И погонщик закричал во все горло:
— О мусульмане, защитите меня от этого поганца! — И он рассказал им, что случилось.
Тогда они спросили цирюльника:
— Для чего поступил ты так с этим погонщиком, о почтенный Массуд?
И цирюльник, в свою очередь, рассказал им, как лавка его оказалась опустошенной благодаря хитростям старухи. Тогда, не сомневаясь более, что злодеяние это совершено той же старухой, они воскликнули:
— Клянемся Аллахом! Виной всему проклятая старуха!
И все мало-помалу объяснились между собой и пришли к соглашению. Тогда цирюльник поспешил закрыть свою лавку и присоединился к четырем жертвам, чтобы помочь им в их поисках. Но бедный погонщик ослов не переставал стенать:
— Ах, мой осел! Ах, мои бедные зубы!
На этом месте своего повествования Шахерезада увидела, что наступает утро, и скромно умолкла.
А когда наступила
она сказала:
И все мало-помалу объяснились между собой и пришли к соглашению. Тогда цирюльник поспешил закрыть свою лавку и присоединился к четырем жертвам, чтобы помочь им в их поисках. Но бедный погонщик не переставал стенать:
— Ах, мой осел! Ах, мои бедные зубы!
Долго бродили они по разным кварталам города, но вдруг на повороте одной улицы погонщик ослов — и на этот раз он был первый — увидел и узнал Далилу Пройдоху, хотя ни имени, ни жилища ее ни один из них по-прежнему не знал.

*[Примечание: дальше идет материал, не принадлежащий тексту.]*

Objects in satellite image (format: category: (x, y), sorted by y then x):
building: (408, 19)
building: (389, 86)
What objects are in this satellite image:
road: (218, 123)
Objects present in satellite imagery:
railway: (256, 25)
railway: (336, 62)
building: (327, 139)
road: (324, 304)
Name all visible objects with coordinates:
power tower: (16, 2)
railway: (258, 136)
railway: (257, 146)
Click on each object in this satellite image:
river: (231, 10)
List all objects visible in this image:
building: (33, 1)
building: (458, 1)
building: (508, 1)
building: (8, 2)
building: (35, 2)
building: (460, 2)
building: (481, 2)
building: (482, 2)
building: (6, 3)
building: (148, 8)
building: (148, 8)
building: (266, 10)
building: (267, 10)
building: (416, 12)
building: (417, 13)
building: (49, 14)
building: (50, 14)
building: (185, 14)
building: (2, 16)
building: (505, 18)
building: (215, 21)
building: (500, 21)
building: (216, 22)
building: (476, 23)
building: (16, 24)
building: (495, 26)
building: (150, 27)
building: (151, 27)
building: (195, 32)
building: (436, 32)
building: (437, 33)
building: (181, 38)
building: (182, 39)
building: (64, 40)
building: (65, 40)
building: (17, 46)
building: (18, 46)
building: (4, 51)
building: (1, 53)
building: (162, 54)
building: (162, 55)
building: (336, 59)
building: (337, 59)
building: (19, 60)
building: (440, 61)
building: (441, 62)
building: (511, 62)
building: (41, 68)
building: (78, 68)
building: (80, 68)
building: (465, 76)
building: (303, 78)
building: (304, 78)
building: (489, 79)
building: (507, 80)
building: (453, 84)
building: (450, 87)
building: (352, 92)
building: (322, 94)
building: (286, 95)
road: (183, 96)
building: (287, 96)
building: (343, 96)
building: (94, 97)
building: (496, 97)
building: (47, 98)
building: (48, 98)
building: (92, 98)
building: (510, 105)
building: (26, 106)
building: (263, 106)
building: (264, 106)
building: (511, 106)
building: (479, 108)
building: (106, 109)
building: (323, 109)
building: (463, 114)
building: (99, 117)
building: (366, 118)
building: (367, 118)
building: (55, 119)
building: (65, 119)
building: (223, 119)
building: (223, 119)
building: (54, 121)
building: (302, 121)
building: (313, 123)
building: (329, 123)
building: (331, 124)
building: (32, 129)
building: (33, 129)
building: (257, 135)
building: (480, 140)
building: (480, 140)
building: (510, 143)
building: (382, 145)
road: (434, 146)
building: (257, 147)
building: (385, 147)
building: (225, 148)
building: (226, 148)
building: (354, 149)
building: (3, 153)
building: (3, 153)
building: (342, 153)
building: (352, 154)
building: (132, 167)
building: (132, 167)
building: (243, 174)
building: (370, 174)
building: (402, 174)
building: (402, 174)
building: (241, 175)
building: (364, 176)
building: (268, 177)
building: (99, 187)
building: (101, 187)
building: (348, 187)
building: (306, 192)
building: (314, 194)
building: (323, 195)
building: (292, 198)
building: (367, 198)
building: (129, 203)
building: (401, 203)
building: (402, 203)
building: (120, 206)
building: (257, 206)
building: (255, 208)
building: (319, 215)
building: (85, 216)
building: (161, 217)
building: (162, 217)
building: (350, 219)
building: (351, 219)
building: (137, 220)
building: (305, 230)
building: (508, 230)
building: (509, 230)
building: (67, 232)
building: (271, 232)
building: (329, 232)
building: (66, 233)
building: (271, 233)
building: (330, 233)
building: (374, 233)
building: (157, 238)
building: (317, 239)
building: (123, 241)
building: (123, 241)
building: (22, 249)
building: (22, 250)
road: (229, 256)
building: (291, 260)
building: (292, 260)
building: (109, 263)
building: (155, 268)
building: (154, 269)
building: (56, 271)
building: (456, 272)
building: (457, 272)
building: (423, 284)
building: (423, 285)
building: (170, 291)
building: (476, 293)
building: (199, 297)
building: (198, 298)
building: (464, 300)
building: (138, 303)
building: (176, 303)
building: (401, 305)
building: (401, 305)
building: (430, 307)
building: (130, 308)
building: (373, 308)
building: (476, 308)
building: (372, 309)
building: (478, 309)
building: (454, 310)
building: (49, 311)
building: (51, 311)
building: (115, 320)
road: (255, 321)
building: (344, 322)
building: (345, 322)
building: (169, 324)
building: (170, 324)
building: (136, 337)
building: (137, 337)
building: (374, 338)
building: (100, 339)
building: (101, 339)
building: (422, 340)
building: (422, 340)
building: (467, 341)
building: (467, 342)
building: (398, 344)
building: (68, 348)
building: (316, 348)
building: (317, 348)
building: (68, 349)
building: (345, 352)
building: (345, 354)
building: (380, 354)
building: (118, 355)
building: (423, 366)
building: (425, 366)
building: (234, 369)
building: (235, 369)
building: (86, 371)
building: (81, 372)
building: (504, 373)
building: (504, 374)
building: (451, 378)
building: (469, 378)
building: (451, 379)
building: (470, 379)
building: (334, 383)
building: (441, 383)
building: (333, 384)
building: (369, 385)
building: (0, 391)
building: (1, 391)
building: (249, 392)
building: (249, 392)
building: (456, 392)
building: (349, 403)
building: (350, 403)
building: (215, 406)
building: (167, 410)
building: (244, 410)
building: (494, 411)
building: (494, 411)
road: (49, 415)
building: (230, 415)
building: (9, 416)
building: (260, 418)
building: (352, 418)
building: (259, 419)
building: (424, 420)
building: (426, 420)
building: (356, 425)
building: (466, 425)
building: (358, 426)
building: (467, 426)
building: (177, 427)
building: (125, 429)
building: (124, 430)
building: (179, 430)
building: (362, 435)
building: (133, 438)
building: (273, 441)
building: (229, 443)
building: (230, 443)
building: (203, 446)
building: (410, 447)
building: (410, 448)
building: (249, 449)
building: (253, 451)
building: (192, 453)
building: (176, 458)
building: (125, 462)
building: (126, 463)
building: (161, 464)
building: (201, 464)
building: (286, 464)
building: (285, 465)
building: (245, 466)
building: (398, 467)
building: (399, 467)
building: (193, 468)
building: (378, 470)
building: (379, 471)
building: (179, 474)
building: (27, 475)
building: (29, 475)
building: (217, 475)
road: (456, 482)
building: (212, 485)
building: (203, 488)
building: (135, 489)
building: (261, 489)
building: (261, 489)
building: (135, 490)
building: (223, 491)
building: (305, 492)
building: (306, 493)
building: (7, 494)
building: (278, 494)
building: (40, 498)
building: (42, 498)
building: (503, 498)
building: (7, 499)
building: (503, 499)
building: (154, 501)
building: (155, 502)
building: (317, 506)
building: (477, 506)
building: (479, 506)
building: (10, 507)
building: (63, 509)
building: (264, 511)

И как только погонщик заметил ее, он бросился к ней, крича:
— Вот она! Теперь она заплатит нам за все!
И они потащили ее к вали города, эмиру Халеду.
Придя к дворцу вали, они передали старуху стражникам и сказали им:
— Мы хотим видеть вали!
Те ответили:
— Он отдыхает. Подождите немного, пока он проснется.
И все пять истцов остались ждать во дворе, тогда как стражники передали старуху евнухам, чтобы запереть ее в одной из зал дворца до пробуждения вали.
Попав в гарем, старая Пройдоха сумела проскользнуть в покои супруги вали и после приветствий и целования рук сказала госпоже, которая была далека от всяких подозрений:
— О госпожа моя, мне бы очень хотелось видеть господина нашего вали!
Она же ответила:
— Вали отдыхает. А что тебе нужно от него?
Она сказала:
— Муж мой, который торгует мебелью и невольниками, поручил мне, уезжая, пять мамелюков, приказав продать их тому, кто больше даст за них. И как раз господин наш вали видел их у меня и предложил мне за них тысячу двести динариев, я же согласилась уступить их ему за эту цену. И вот я пришла теперь передать их ему.